WHAT YOU NEED TO DO
Reproduce exactly the lines of the material beneath, from the line that contains "ADDITIONAL COVENANTS. In" to the line that contains "BK0101PG0510", both included, and no other lines.

INPUT MATERIAL
BEGIN

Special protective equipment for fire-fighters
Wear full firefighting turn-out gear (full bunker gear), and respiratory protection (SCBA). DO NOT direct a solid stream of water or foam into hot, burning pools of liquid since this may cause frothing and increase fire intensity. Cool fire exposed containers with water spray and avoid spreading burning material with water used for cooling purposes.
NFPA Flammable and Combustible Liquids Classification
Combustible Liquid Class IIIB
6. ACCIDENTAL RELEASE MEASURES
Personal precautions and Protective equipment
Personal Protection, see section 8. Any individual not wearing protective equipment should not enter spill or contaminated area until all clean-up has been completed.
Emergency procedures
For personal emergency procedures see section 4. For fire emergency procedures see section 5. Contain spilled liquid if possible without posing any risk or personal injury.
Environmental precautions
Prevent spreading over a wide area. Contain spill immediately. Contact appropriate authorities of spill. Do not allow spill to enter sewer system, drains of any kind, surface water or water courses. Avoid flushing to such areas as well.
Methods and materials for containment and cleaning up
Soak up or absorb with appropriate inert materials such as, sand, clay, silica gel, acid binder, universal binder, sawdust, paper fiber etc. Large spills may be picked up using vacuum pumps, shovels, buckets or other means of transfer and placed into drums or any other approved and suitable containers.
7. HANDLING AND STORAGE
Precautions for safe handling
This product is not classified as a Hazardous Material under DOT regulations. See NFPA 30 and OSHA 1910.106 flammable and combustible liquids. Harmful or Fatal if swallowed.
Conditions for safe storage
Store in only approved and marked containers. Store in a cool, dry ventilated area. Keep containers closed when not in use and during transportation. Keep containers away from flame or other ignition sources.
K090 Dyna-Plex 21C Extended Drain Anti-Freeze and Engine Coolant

END
BEGIN

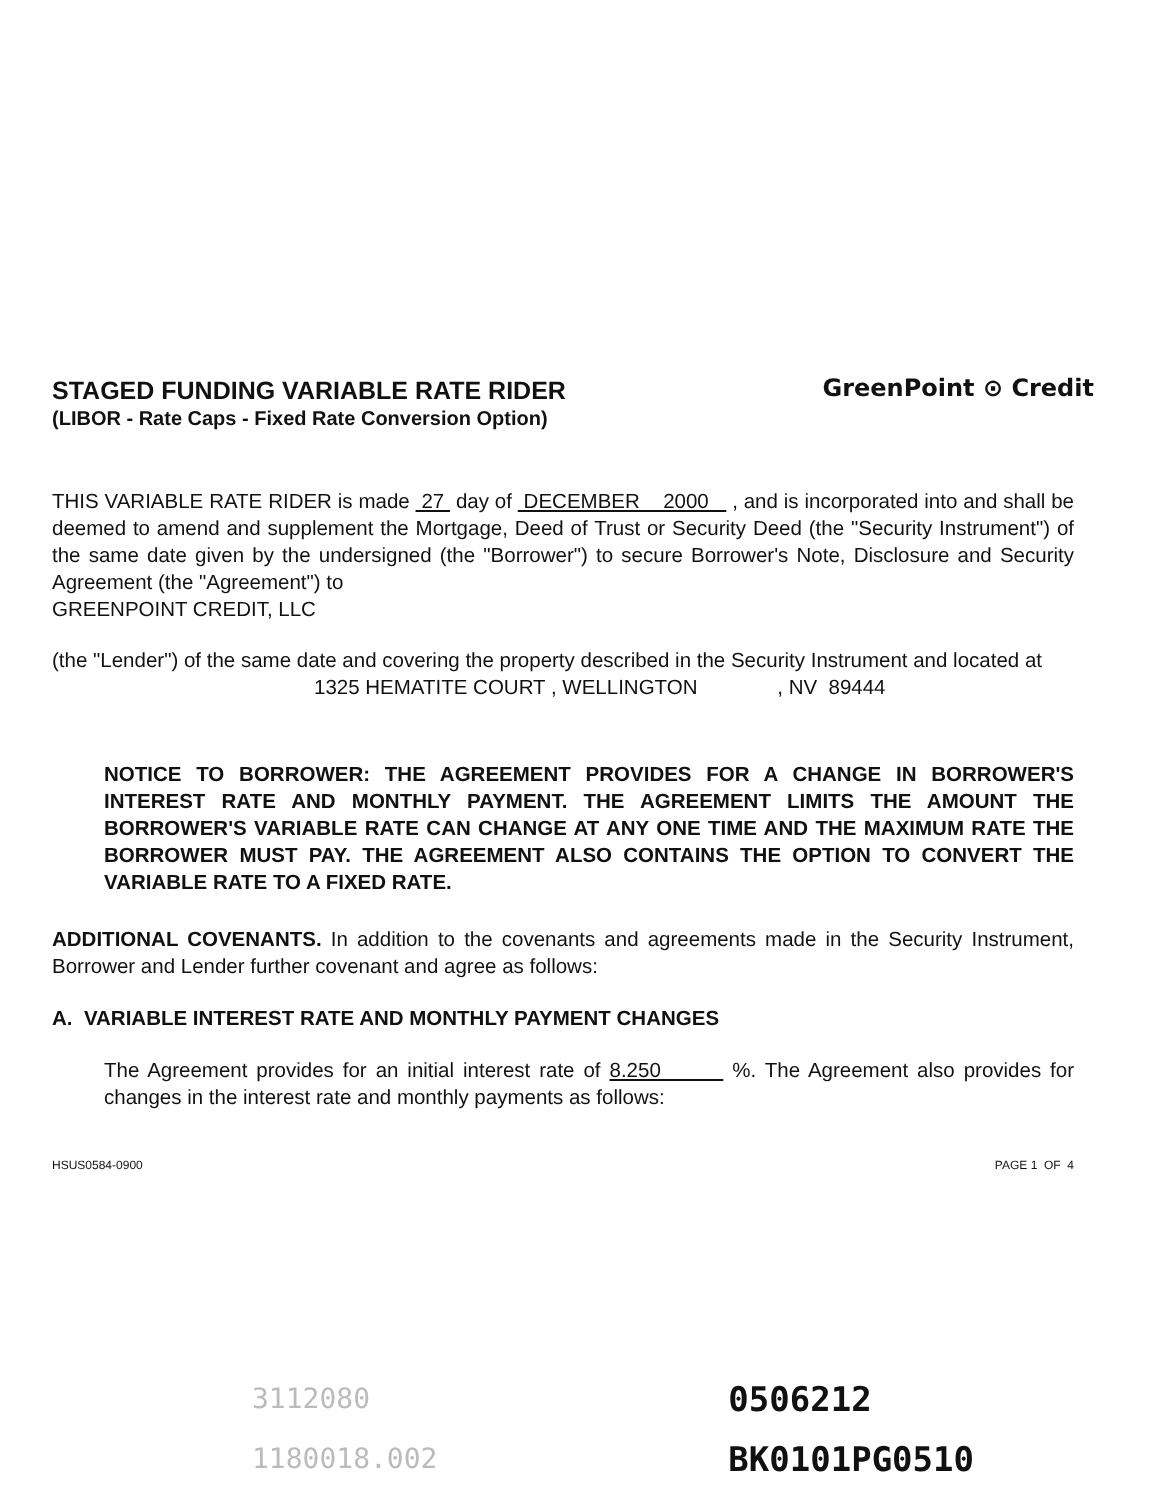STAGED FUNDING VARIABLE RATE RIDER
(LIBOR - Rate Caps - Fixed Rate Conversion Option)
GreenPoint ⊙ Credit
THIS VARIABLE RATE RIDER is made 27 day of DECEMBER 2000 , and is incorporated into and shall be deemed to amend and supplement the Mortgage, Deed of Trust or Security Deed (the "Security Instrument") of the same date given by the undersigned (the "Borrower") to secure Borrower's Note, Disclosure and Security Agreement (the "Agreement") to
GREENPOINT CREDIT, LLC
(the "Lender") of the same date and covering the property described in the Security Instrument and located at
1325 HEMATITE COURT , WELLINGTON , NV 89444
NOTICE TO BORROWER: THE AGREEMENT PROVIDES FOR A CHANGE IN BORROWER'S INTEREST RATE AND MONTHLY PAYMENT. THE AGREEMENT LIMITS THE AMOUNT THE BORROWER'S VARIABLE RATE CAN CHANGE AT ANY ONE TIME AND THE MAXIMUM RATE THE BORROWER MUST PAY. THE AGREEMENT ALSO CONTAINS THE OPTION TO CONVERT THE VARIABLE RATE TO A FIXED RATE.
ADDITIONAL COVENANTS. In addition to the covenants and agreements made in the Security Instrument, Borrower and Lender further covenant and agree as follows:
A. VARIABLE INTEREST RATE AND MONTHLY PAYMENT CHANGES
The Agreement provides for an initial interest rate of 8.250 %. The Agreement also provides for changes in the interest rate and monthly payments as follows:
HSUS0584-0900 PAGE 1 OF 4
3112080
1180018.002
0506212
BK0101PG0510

END
BEGIN

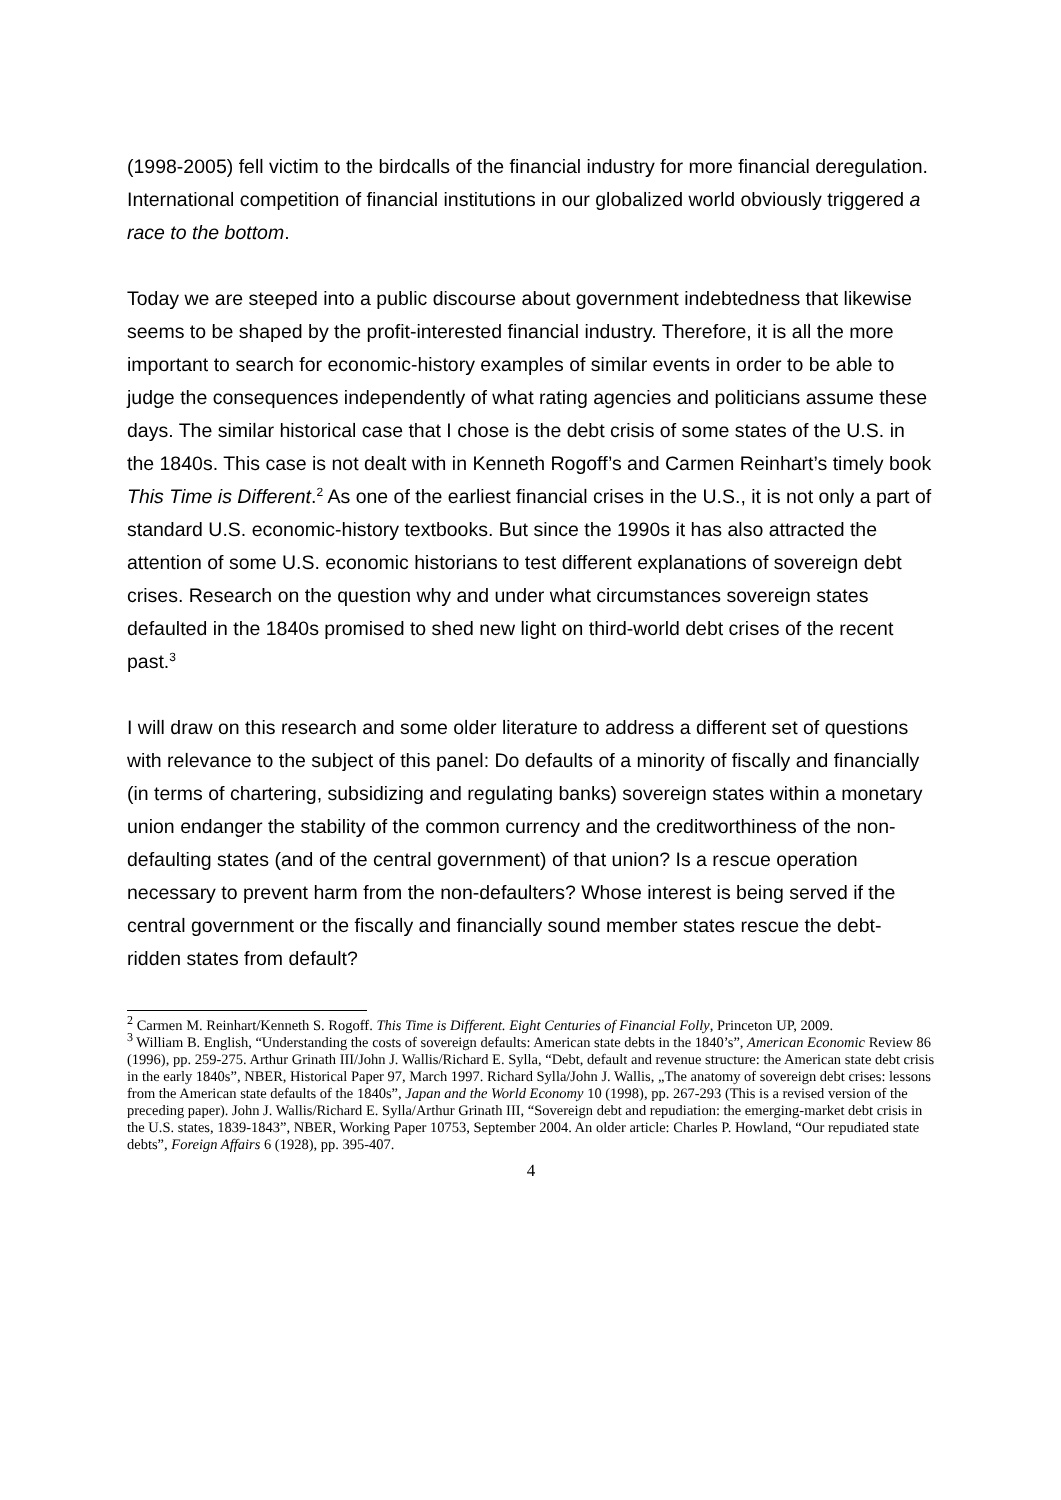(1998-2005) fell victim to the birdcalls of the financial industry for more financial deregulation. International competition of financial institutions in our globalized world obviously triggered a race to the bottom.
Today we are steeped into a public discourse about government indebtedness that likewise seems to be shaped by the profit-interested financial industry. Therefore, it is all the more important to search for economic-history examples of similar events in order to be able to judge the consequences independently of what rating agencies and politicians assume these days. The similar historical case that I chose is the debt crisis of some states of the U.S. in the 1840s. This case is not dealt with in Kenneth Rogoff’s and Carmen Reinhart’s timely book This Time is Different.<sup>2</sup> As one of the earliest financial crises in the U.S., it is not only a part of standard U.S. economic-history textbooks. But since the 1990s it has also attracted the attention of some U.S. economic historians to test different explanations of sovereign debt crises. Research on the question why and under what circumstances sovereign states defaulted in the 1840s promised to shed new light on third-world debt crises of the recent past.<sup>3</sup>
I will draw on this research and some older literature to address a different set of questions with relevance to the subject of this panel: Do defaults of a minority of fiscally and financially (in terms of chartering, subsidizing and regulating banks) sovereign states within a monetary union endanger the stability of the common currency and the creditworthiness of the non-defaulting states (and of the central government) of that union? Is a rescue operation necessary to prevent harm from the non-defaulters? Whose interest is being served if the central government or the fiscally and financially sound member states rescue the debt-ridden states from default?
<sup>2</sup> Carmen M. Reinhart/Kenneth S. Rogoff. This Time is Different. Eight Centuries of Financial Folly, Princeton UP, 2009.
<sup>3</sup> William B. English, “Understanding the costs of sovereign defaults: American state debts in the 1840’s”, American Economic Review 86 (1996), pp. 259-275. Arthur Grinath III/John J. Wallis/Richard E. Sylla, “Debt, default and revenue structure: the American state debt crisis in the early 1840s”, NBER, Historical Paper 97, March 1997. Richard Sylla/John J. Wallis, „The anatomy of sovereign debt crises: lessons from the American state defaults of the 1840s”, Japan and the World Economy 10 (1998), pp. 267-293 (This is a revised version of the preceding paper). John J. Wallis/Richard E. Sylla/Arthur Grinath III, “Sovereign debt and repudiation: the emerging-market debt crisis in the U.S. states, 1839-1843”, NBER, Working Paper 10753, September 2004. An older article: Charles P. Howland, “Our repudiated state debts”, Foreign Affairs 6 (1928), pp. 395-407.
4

END

TASK RESPONSE
ADDITIONAL COVENANTS. In addition to the covenants and agreements made in the Security Instrument, Borrower and Lender further covenant and agree as follows:
A. VARIABLE INTEREST RATE AND MONTHLY PAYMENT CHANGES
The Agreement provides for an initial interest rate of 8.250 %. The Agreement also provides for changes in the interest rate and monthly payments as follows:
HSUS0584-0900 PAGE 1 OF 4
3112080
1180018.002
0506212
BK0101PG0510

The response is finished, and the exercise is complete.